In view of the above position, I cannot understand why Dennis would say that I misunderstood Shankara’s commentary; nor can I locate where the mantra or bhAShya referred to the death of the jnAni, the Self-realized man.

2 thoughts on “brihadAraNyaka, 2.4.12-13:

  1. Dear Ramesam

    Thank you for this post. I have always thought that this Maitreyi – Yajnavalkya dialogue and Sankara’s bhasya to it, encapsulates all that needs to be known in Advaita, arguably better than even Mandukyakarika.
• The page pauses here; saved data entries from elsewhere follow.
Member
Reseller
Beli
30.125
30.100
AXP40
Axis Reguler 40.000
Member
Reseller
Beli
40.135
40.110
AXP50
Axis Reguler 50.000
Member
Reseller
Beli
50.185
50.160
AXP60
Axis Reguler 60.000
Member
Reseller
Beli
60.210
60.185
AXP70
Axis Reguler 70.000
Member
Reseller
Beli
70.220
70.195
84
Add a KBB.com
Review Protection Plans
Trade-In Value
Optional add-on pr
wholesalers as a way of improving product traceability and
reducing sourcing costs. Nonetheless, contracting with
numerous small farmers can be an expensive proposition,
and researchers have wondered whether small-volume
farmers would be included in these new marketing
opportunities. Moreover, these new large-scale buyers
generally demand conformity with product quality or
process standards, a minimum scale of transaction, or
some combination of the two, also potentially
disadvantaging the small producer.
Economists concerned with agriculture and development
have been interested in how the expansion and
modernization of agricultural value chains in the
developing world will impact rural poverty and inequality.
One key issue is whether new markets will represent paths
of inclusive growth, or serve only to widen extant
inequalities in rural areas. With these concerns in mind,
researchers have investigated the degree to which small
    To recap on your post, this chapter unequivocally establishes that:
    1. The body, organs (and the world) are conjured up by ignorance
    2. Wordly activities, desires and wealth are in the domain of ignorance.
    3. Knowledge of Brahman should be attained through sravana, manana, and nidhidhyasana.
    4. Knowledge when truly realised leads to a dissolution / destruction of the sense of separate self, of particular consciousness . . . leaving behind only Pure Consciousness
    5. There can be no duality for such a non-existent ‘person’, since ‘what can one think and through what, what can one know and through what?’
    6. And the corollary of the above is that there can be no actions, as there are no instruments of action.
    7. Hence the sruti, endorsed by Sankara, enjoins renunciation. Indeed the chapter is initiated because the sage Yajnavlkya is renouncing his kingdom,

    There is a coherence and logic to each of these points.

    One can choose to read this Upanishad chapter – and even Sankara’s explanatory commentary thereon – as “figurative”, because it does not fit the one’s conceptual model of self-knowledge, but it does require significant mental acrobatics and a blindfold to do so.

    (Sankara, whose main purpose in all his bhasya has been to clarify the meaning of sruti, chooses here to amplify the possible figurative confusions?!!)

  2. Dear Venkat,

    Thank you for the Comment and your well-informed observations.

    I was a bit apprehensive whether I could capture the enormous profundity of the brihat mantra in my attempt to summarize it. You have very nicely covered what I might have missed by wrapping all the important points. You have also shown how the discussion at 2.4.12 and 13 seamlessly segues into the most often quoted mantra 2.4.14 of brihat, the part I did not touch, through a reference to it under item 5 of your note.

    I also feel that the “Model” presented by the Sage Yajnavalkya at 2.4.12 is not only very powerful and comprehensive but the most proximal to the Truth. Some of us may feel it is better in comparison to mANDUkya, but the point to be remembered, IMHO, is that, as Swami Ishwarananda said, the mANDUkya is designed more as an “upAsana krama.” The general public desires to have something “to do” and perhaps, it fulfils that need. Or I maybe wrong in these thoughts!